SOURCE MATERIAL:
────

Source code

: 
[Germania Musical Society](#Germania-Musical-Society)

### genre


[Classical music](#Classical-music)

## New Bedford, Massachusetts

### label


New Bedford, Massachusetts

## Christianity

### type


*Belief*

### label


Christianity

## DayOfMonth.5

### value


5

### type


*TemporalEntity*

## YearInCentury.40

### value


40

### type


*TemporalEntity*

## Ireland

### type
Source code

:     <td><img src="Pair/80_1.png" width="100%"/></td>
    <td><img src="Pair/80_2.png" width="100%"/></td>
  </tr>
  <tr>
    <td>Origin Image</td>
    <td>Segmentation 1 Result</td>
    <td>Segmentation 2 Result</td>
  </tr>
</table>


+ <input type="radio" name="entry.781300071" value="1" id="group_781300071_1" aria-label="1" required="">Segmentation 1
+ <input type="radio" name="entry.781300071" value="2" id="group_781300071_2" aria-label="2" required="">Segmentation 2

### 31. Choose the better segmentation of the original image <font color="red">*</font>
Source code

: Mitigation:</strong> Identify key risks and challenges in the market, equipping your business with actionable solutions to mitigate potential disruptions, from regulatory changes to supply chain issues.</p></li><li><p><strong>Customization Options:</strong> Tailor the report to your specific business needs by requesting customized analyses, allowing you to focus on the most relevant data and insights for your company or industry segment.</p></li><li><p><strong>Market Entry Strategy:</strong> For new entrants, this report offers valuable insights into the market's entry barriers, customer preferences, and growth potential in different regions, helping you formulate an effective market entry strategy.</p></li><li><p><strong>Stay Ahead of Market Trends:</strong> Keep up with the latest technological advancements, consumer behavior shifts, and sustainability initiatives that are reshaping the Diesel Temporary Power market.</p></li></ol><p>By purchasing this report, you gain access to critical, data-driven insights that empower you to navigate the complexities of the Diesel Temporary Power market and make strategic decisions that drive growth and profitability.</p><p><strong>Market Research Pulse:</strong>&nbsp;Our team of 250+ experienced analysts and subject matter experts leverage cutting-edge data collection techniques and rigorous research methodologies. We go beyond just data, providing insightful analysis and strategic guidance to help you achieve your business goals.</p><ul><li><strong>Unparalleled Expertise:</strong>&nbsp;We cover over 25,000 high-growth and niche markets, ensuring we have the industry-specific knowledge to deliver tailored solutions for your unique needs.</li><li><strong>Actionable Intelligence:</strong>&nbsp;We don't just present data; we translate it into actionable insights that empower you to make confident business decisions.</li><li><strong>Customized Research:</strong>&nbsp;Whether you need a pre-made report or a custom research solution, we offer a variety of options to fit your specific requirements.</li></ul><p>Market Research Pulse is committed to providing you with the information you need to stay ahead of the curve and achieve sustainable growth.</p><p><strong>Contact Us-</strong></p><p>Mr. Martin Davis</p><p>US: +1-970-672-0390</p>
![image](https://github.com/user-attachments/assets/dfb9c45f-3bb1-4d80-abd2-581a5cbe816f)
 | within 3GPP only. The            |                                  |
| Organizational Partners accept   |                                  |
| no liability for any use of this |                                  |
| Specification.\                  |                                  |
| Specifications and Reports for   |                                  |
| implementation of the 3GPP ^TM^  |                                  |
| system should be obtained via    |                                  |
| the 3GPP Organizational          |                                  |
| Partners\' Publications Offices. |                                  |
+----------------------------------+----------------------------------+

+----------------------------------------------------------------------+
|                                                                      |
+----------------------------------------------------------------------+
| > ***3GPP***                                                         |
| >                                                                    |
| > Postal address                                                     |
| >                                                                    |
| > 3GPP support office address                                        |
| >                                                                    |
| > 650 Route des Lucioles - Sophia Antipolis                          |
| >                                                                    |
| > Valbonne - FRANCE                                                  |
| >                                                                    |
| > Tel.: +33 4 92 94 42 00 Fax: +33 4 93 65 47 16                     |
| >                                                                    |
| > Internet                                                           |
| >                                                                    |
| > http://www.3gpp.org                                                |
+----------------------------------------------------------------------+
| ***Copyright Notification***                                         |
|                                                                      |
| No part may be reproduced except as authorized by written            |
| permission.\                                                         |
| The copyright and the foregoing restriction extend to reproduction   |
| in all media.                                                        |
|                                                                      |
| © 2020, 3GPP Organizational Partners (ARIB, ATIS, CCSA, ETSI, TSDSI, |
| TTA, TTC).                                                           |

────

Show each line of the listing above that contains the word "label".

ANSWER BOX:
### label
### label
+ <input type="radio" name="entry.781300071" value="1" id="group_781300071_1" aria-label="1" required="">Segmentation 1
+ <input type="radio" name="entry.781300071" value="2" id="group_781300071_2" aria-label="2" required="">Segmentation 2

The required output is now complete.